» Stored items:

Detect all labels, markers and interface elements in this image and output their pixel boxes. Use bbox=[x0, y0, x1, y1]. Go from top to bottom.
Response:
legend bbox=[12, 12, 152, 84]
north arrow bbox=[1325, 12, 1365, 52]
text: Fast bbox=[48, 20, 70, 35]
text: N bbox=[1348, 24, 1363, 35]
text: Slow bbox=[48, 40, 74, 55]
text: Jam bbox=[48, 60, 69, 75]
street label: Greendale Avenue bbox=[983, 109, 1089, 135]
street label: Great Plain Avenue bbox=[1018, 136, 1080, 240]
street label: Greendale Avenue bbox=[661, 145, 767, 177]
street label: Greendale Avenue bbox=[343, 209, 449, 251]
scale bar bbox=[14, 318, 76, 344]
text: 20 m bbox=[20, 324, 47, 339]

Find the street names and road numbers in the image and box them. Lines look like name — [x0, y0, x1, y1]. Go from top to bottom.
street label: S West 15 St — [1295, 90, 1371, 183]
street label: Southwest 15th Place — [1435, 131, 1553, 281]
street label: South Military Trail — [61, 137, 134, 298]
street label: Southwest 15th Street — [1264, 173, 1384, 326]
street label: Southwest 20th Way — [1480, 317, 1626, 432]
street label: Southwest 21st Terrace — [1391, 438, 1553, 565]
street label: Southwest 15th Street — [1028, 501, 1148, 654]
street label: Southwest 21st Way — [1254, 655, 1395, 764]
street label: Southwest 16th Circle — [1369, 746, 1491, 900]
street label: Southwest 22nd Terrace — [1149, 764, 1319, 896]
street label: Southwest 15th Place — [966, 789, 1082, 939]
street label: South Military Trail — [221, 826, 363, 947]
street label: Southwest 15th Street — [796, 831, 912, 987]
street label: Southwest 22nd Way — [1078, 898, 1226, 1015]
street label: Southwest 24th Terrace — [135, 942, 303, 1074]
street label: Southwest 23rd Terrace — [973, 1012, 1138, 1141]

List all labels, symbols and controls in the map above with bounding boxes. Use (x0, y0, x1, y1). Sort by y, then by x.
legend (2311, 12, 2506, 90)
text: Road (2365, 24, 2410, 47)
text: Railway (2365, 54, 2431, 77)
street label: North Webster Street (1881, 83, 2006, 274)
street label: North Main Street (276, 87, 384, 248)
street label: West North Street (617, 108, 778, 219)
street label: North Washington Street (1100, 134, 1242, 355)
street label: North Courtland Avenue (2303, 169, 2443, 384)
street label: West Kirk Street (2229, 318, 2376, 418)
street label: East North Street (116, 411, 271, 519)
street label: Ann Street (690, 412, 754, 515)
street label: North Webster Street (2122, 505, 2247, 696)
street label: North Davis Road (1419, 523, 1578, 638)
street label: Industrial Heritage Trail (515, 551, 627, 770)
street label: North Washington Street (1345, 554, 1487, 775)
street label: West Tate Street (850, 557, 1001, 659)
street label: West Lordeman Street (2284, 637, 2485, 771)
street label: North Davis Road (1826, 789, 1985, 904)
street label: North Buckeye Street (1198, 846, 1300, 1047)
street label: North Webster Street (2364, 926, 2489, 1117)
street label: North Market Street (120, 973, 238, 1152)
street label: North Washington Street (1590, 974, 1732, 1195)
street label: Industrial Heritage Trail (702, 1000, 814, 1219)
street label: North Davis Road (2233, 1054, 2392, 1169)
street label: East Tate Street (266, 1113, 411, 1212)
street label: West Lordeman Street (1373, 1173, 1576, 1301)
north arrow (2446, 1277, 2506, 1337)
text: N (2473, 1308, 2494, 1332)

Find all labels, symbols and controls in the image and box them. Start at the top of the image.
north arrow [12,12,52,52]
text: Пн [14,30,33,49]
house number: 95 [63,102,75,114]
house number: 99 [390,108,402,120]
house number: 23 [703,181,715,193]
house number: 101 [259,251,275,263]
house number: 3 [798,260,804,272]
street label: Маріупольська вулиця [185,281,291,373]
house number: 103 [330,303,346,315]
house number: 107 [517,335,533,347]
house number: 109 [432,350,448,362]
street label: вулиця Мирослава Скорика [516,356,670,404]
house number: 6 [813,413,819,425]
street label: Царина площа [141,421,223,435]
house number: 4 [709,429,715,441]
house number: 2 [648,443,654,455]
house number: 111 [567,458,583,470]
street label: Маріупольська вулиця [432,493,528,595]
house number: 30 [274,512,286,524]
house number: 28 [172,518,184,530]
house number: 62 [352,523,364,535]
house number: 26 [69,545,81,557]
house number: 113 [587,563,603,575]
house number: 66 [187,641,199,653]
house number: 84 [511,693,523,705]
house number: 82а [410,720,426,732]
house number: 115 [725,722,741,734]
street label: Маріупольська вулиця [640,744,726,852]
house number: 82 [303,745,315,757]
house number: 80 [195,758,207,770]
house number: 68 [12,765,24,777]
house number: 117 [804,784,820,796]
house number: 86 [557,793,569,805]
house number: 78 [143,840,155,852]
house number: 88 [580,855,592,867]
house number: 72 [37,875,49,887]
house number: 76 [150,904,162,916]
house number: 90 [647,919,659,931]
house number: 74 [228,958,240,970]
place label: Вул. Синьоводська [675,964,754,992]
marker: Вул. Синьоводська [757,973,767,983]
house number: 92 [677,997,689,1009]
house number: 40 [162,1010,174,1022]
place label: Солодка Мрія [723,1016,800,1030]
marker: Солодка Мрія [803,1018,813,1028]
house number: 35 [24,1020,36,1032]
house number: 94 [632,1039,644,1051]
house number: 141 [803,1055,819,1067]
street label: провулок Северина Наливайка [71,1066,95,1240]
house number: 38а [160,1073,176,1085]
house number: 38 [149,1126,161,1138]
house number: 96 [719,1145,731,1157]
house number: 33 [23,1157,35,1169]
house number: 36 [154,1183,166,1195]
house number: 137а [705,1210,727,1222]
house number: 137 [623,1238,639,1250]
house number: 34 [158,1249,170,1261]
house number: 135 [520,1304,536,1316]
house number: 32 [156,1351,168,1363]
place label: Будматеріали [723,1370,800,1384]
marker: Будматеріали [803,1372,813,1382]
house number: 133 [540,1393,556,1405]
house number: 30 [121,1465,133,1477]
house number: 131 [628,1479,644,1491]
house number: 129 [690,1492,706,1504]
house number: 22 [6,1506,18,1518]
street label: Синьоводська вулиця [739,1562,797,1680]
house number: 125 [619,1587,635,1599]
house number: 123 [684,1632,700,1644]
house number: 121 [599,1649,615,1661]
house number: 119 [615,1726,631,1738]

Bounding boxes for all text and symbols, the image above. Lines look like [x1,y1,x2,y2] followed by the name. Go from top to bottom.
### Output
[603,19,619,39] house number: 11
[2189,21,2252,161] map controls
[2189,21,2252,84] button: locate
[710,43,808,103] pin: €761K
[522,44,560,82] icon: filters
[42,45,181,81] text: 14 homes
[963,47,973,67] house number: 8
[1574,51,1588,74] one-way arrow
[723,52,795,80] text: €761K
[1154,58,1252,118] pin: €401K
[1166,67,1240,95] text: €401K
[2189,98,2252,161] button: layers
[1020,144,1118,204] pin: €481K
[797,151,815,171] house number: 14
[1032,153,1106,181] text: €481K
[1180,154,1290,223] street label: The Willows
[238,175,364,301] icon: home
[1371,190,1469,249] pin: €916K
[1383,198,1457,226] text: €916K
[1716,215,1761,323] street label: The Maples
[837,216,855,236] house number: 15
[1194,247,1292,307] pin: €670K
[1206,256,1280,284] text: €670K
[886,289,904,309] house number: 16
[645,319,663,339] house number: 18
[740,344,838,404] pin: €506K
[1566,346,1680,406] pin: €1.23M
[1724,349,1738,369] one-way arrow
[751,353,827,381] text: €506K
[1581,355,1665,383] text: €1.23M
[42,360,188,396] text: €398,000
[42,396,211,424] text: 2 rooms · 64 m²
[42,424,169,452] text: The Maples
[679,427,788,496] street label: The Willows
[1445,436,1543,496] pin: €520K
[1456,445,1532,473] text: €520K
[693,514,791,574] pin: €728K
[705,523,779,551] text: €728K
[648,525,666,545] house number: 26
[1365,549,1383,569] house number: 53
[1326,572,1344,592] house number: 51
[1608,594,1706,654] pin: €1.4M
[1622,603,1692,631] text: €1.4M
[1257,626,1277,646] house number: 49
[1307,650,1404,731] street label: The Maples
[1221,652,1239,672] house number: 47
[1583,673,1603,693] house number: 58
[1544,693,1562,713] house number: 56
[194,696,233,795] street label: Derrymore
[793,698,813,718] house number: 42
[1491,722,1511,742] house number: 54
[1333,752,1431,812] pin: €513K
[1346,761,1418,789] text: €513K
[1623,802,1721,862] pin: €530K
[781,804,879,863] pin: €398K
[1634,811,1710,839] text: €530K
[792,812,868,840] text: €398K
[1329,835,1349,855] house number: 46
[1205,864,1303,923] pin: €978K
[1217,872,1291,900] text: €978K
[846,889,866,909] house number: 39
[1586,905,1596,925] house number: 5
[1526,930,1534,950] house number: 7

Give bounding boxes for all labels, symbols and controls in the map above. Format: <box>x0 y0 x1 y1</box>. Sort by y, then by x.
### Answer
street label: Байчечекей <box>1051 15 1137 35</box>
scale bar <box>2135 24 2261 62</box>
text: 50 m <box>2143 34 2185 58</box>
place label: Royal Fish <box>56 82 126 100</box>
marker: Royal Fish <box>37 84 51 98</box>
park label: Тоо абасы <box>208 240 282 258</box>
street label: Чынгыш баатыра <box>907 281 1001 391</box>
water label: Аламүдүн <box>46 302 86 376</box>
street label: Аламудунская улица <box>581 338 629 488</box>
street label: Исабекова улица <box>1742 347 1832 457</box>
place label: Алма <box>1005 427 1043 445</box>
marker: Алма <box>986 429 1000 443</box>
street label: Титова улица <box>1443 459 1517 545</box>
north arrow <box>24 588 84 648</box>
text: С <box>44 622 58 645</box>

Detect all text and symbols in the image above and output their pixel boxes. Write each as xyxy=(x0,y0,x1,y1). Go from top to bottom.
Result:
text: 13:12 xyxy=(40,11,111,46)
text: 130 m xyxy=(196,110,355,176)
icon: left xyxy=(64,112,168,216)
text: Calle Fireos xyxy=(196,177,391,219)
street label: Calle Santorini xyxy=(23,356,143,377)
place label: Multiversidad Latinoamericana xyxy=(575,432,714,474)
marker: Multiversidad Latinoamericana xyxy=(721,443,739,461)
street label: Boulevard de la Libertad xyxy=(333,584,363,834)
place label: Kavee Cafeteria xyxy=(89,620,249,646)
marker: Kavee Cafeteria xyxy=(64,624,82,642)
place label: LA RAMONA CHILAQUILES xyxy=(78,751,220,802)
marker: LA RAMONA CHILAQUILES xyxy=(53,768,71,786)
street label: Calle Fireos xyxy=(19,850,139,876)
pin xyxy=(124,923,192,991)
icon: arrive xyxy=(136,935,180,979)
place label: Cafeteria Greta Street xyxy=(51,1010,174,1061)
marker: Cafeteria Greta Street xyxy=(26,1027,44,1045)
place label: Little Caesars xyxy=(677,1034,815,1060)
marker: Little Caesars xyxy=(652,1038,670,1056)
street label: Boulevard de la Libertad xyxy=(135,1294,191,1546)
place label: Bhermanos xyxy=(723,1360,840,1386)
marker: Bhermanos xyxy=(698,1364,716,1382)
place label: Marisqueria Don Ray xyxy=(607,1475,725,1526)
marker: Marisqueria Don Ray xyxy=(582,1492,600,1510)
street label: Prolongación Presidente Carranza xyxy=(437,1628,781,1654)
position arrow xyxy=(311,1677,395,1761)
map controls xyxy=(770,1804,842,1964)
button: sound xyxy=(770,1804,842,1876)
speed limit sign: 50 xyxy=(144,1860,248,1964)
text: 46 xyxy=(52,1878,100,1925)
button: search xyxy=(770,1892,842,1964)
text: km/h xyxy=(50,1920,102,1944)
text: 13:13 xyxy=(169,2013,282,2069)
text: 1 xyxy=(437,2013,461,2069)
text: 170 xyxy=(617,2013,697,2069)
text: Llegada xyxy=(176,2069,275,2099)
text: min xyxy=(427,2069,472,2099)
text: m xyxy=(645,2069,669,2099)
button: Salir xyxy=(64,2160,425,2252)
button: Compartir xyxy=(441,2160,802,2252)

» Work to be completed:
Whenever the word "icon" appears in a line above, copy that line.

» Exercise result:
[522,44,560,82] icon: filters
[238,175,364,301] icon: home
icon: left xyxy=(64,112,168,216)
icon: arrive xyxy=(136,935,180,979)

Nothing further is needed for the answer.